(Recorded data)
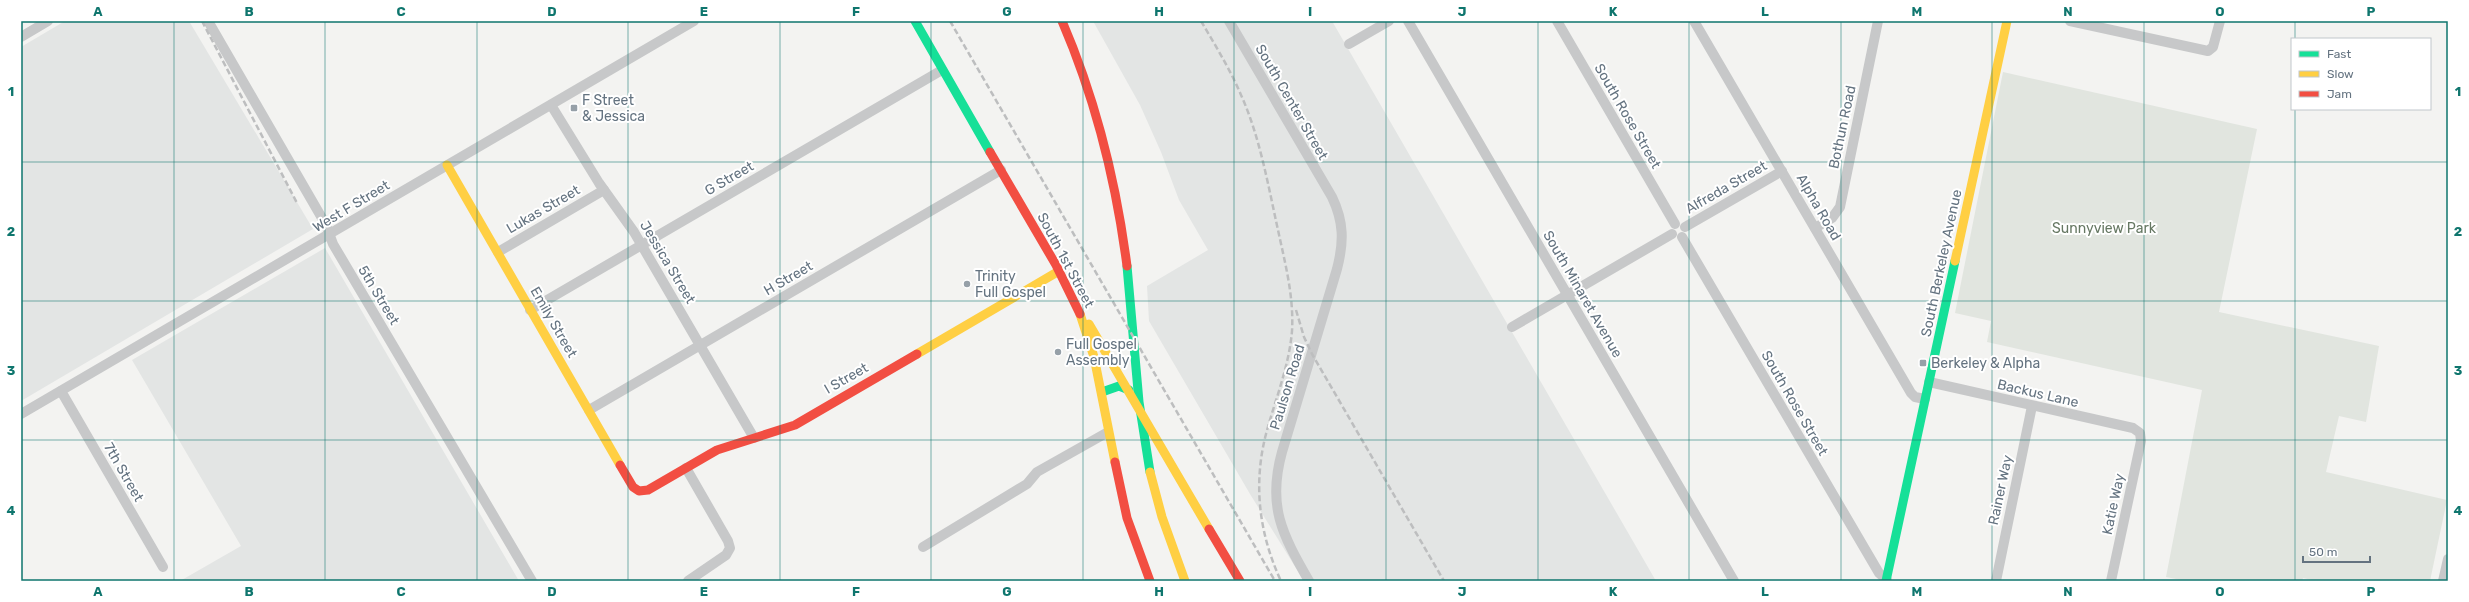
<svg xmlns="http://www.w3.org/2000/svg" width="2469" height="602" viewBox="0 0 2469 602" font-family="Rubik,sans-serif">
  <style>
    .built { fill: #e3e5e4 }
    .green { fill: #e1e5df }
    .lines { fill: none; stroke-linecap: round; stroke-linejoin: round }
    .street { stroke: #c7c8c9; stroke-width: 10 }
    .fast { stroke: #16e098; stroke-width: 9 }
    .slow { stroke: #ffcf43; stroke-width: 9 }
    .jam { stroke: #f24e42; stroke-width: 9 }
    .rail { stroke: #bdbebf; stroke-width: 2.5; stroke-dasharray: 6 3; stroke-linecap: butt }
    .grid { fill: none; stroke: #0f766e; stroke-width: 1; stroke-opacity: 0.55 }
    .poi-dot { fill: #96a0a8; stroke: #fff; stroke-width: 1.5 }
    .labels { text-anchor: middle; stroke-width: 4; stroke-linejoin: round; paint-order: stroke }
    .poi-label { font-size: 14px; fill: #647380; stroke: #fff; text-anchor: start }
    .street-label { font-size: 14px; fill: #647380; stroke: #fff }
    .park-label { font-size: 14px; fill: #667863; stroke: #fff }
    .neatline { fill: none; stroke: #0f766e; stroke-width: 1.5 }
    .grid-label { font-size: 13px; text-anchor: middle; font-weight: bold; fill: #0f766e }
  </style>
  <rect width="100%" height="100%" fill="#f3f3f1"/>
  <g class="built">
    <path d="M65,21H189L313,229L21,401V47Z"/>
    <path d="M1093,21H1332L1656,581H1304L1250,494L1149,321L1147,286L1208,250L1179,200L1161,152L1140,105Z"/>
    <path d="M325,248L519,581H180L241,546L132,360Z"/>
  </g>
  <path class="green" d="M2003,72L2257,129L2219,312L2379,346L2366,422L2339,416L2326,472L2447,500L2430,581H2316L2303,578L2302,581H2186L2166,577L2202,390L1987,342L1991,321L1955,313Z"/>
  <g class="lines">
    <g class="street">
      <path d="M208,21L326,225L333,244L532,581"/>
      <path d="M1229,21L1332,197C1344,222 1344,242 1337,269L1282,452C1267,506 1282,534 1309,581"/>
      <path d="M1408,21L1734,581"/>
      <path d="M1557,21L1675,224"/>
      <path d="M1694,21L1911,393L1915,397L1925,399"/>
      <path d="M2070,21L2208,51L2213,47L2220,21"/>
      <path d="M21,37L48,21"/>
      <path d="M1349,44L1389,21"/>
      <path d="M551,105L599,183L634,232L754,438"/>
      <path d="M1685,227L1782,171"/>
      <path d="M1815,228L1832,218L1840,207L1878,21"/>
      <path d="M1682,237L1879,573L1887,580"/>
      <path d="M498,252L604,190"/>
      <path d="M530,310L942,70"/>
      <path d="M1512,327L1672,234"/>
      <path d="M1929,382L2133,428L2140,433L2141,441L2111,581"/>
      <path d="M61,391L163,567"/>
      <path d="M589,410L1001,170"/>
      <path d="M21,414L694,21"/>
      <path d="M686,468L728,541L730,548L726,555L688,581"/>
      <path d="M923,547L1027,484L1037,472L1108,432"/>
      <path d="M1996,581L2032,406"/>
      <path d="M2443,581L2448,559"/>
    </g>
    <g class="fast">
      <path d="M915,21L990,152"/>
      <path d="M1127,266L1139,402L1150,472"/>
      <path d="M1102,392L1119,386L1129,390"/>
      <path d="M1886,581L1955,261"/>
    </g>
    <g class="slow">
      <path d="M447,165L620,465"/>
      <path d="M1955,261L2007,21"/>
      <path d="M1080,314L1094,357L1115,462"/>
      <path d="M1089,324L1209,529"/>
      <path d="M917,354L1059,271"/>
      <path d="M1150,472L1162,517L1185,581"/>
    </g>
    <g class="jam">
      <path d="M1062,21C1096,100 1116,181 1127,266"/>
      <path d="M990,152L1056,265L1080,314"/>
      <path d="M1115,462L1127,518L1150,581"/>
      <path d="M620,465L633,487L639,491L648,490L717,450L795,425L917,354"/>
      <path d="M1209,529L1240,581"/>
    </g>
    <g class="rail">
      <path d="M202,21L297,203"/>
      <path d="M950,21L1275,581"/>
      <path d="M1201,21C1215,45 1230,69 1241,95C1260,137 1268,185 1278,230C1285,263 1294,296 1292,331C1289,367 1275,400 1266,434C1253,484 1259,534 1281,581"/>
      <path d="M1296,310L1304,337L1312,354L1444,581"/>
    </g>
  </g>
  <path class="grid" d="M174,21V581M325,21V581M477,21V581M628,21V581M780,21V581M931,21V581M1083,21V581M1234,21V581M1386,21V581M1538,21V581M1689,21V581M1841,21V581M1992,21V581M2144,21V581M2295,21V39M2295,109V581M21,162H2448M21,301H2448M21,440H2448"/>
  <g class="poi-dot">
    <rect x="570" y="104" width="8" height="8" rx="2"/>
    <circle cx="967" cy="284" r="4"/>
    <circle cx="1058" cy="352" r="4"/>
    <rect x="1919" y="359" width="8" height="8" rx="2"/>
  </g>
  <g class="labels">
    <g class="poi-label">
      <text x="582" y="105">F Street<tspan x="582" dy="16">&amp; Jessica</tspan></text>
      <text x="975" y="281">Trinity<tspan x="975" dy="16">Full Gospel</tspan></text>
      <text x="1066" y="349">Full Gospel<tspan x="1066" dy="16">Assembly</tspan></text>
      <text x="1931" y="368">Berkeley &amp; Alpha</text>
    </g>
    <g class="street-label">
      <text transform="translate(1292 102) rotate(60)" y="5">South Center Street</text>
      <text transform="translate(1628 116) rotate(60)" y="5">South Rose Street</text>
      <text transform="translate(1842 127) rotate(-78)" y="5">Bothun Road</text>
      <text transform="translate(729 178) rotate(-30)" y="5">G Street</text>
      <text transform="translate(1726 187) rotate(-30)" y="5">Alfreda Street</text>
      <text transform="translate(351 206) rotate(-31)" y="5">West F Street</text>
      <text transform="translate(1819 207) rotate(60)" y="5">Alpha Road</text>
      <text transform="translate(543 209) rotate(-30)" y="5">Lukas Street</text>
      <text transform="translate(1066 260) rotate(62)" y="5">South 1st Street</text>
      <text transform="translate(668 262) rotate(59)" y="5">Jessica Street</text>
      <text transform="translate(1941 263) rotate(-78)" y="5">South Berkeley Avenue</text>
      <text transform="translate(788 278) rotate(-30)" y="5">H Street</text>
      <text transform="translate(1583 294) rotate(60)" y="5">South Minaret Avenue</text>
      <text transform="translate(379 295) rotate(59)" y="5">5th Street</text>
      <text transform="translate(554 322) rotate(60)" y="5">Emily Street</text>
      <text transform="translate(846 378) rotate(-30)" y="5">I Street</text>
      <text transform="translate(1287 387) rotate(-73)" y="5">Paulson Road</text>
      <text transform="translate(2038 393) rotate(13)" y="5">Backus Lane</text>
      <text transform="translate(1795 403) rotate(60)" y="5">South Rose Street</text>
      <text transform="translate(124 472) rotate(60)" y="5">7th Street</text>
      <text transform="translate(2000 490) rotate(-78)" y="5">Rainer Way</text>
      <text transform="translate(2113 504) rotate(-78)" y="5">Katie Way</text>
    </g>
    <g class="park-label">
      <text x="2104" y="233">Sunnyview Park</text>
    </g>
  </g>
  <rect width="2469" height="602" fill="none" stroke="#ffffff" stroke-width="44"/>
  <rect x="2291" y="38" width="140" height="72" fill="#ffffff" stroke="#c1c7cc"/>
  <rect x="2299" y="51" width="20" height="6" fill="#16e098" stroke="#c1c7cc"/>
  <text x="2327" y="58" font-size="12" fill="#647380">Fast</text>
  <rect x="2299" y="71" width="20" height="6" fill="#ffcf43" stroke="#c1c7cc"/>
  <text x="2327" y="78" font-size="12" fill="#647380">Slow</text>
  <rect x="2299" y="91" width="20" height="6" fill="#f24e42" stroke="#c1c7cc"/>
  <text x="2327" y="98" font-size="12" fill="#647380">Jam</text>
  <path d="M2303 556v6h67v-6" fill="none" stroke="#647380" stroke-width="2"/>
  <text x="2309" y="556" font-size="12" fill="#647380" stroke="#ffffff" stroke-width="3" paint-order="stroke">50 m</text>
  <rect x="22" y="22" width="2425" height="558" class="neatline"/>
  <g class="grid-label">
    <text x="98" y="16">A</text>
    <text x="249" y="16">B</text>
    <text x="401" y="16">C</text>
    <text x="552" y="16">D</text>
    <text x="704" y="16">E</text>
    <text x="856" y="16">F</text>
    <text x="1007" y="16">G</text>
    <text x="1159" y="16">H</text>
    <text x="1310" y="16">I</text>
    <text x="1462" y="16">J</text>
    <text x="1613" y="16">K</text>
    <text x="1765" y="16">L</text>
    <text x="1917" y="16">M</text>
    <text x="2068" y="16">N</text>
    <text x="2220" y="16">O</text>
    <text x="2371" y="16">P</text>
    <text x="11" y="96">1</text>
    <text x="2458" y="96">1</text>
    <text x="11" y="236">2</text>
    <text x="2458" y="236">2</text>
    <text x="11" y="375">3</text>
    <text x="2458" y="375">3</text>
    <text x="11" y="515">4</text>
    <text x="2458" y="515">4</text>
    <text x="98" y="596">A</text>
    <text x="249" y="596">B</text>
    <text x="401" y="596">C</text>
    <text x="552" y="596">D</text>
    <text x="704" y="596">E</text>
    <text x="856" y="596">F</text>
    <text x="1007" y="596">G</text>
    <text x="1159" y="596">H</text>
    <text x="1310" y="596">I</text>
    <text x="1462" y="596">J</text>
    <text x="1613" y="596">K</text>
    <text x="1765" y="596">L</text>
    <text x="1917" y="596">M</text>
    <text x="2068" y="596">N</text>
    <text x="2220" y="596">O</text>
    <text x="2371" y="596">P</text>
  </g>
</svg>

Exercise | Reading the records above, count the lines that include "labels" and say only how many.

Answer section | 2